EXERCISE REQUIREMENTS:
Your answer should consist of every line from the records that holds the string "lines".

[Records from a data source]

-=-=-=-=-

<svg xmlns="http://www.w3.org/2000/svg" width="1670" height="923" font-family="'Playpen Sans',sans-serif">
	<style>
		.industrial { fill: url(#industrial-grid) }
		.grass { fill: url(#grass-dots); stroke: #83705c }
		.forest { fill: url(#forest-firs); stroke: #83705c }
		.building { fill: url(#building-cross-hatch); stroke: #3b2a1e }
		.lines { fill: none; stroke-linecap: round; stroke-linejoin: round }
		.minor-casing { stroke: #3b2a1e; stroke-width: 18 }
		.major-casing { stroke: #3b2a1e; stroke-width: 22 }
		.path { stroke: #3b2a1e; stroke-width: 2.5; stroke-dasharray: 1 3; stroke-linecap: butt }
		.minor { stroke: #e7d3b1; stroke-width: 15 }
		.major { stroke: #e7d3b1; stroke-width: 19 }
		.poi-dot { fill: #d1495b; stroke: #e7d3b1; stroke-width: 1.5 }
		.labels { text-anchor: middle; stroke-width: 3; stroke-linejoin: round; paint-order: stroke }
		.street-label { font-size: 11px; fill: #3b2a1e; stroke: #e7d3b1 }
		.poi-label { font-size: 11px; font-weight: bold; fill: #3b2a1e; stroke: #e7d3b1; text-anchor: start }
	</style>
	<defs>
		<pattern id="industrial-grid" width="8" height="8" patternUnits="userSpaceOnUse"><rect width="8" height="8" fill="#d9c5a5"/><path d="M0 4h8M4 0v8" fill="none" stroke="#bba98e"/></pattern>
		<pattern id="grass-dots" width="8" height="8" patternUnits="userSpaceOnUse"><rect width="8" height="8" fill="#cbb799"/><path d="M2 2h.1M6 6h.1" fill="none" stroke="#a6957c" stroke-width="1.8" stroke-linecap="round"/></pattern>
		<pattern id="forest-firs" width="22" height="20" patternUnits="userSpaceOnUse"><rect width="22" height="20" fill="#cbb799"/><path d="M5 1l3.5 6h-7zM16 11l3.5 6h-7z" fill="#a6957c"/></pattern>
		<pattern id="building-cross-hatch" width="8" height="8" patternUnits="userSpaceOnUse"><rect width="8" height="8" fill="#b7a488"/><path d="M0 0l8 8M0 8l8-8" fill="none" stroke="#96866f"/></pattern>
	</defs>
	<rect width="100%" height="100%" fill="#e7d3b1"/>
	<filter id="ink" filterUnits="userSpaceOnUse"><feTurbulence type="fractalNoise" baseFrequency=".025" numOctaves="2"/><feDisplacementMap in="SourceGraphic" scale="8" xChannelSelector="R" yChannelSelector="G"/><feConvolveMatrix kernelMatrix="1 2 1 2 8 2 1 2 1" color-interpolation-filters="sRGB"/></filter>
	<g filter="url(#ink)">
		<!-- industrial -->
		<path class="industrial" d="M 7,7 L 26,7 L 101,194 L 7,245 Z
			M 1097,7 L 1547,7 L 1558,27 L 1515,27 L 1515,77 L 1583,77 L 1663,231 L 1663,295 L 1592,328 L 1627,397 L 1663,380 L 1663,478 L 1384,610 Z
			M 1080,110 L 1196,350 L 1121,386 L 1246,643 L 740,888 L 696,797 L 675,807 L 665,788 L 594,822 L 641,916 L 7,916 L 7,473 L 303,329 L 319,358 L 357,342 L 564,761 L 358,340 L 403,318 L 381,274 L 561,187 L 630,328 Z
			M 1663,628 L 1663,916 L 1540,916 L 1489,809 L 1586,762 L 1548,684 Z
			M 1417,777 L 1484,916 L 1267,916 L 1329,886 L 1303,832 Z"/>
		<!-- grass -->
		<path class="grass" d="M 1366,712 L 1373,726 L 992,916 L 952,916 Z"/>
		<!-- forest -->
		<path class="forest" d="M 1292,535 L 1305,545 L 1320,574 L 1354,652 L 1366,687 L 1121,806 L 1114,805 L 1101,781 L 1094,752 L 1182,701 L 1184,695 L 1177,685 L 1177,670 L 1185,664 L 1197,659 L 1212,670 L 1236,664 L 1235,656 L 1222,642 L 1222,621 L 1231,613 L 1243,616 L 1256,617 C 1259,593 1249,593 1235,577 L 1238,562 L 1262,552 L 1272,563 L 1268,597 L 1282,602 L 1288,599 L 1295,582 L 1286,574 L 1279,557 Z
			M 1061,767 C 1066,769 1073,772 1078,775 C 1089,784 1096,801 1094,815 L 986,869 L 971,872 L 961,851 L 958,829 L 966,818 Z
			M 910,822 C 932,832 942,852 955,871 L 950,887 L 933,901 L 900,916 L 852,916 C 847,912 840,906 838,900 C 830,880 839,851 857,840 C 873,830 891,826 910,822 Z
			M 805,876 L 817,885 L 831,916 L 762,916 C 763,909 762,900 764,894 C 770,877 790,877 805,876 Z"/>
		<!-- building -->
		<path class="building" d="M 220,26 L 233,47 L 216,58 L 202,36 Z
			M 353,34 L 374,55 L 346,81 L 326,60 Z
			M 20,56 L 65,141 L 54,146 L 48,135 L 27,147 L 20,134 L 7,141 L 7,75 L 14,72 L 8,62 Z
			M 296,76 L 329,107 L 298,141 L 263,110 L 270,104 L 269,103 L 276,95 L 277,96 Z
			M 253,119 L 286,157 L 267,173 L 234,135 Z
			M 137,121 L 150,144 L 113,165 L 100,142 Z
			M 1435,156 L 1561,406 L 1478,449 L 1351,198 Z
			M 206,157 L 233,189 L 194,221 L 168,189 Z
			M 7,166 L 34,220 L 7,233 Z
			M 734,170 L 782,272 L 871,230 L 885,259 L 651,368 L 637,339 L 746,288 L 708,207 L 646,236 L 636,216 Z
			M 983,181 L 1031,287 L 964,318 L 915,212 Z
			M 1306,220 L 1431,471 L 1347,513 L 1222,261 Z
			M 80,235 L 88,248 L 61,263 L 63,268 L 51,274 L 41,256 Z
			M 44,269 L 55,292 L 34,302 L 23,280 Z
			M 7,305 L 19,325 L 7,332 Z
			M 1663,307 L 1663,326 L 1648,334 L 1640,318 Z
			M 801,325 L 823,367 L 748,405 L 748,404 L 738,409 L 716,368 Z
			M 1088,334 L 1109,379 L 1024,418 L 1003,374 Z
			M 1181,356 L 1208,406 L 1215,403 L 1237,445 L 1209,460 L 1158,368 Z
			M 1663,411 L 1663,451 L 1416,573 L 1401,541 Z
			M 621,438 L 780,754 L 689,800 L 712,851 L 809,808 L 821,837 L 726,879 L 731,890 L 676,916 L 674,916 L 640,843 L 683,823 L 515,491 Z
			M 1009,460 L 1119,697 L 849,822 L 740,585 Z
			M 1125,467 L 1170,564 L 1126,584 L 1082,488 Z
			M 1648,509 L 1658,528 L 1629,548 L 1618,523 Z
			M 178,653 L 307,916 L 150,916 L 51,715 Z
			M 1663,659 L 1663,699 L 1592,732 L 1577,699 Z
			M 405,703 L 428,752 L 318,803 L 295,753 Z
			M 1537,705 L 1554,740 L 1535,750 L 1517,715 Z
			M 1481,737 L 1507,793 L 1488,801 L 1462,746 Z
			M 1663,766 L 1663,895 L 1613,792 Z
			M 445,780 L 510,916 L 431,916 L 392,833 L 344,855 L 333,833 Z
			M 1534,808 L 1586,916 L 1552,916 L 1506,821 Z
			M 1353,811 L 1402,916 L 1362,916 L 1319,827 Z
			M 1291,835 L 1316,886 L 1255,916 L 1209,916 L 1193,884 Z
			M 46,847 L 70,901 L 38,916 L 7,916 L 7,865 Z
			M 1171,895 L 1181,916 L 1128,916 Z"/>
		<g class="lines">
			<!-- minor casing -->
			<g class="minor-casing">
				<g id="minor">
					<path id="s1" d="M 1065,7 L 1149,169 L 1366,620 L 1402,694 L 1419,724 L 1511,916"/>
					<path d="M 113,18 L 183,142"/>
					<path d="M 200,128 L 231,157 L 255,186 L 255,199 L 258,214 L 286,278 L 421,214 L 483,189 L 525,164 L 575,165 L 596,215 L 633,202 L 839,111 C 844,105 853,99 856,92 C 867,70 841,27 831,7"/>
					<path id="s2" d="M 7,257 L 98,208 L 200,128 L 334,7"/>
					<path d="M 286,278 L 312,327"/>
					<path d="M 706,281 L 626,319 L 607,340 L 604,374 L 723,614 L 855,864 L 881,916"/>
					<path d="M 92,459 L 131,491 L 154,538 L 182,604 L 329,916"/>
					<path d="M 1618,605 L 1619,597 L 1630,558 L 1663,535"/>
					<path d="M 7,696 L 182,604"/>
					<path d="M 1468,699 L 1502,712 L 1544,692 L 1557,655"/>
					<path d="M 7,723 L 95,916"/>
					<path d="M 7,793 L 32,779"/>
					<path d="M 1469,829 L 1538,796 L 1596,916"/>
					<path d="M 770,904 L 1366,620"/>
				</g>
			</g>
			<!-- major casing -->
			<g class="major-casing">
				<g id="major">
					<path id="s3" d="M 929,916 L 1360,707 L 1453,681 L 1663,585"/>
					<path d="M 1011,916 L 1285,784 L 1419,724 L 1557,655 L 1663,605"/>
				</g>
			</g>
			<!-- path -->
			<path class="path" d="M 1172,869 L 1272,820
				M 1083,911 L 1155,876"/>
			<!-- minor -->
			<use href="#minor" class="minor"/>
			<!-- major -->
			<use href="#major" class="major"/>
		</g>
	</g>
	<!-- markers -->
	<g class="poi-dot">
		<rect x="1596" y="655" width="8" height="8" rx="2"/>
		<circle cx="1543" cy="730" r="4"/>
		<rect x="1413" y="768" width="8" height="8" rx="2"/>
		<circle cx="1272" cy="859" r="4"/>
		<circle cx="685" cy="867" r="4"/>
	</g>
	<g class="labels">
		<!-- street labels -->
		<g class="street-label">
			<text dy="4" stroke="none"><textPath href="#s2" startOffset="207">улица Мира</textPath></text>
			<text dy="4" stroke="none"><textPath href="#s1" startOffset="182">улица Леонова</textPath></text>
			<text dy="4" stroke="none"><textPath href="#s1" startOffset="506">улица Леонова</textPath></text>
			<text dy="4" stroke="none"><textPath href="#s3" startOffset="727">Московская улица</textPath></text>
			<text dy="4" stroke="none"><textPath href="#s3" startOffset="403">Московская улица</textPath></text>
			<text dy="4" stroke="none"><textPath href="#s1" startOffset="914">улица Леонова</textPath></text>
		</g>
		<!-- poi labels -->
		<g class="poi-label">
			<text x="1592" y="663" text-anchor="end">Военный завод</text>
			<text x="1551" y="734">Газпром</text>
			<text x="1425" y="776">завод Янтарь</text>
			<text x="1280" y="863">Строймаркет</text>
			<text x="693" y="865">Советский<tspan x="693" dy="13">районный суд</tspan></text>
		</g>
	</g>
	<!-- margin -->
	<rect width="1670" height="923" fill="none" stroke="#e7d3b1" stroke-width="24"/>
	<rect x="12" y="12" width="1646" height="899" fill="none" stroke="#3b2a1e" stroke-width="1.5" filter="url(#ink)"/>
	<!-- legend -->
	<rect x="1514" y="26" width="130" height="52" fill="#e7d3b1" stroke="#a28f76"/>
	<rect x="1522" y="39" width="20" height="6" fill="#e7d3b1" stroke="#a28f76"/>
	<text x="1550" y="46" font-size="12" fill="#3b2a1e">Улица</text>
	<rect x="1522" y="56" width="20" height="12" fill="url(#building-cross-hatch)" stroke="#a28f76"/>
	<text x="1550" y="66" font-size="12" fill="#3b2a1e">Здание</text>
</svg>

-=-=-=-=-

WRITTEN SOLUTION:
		.lines { fill: none; stroke-linecap: round; stroke-linejoin: round }
		<g class="lines">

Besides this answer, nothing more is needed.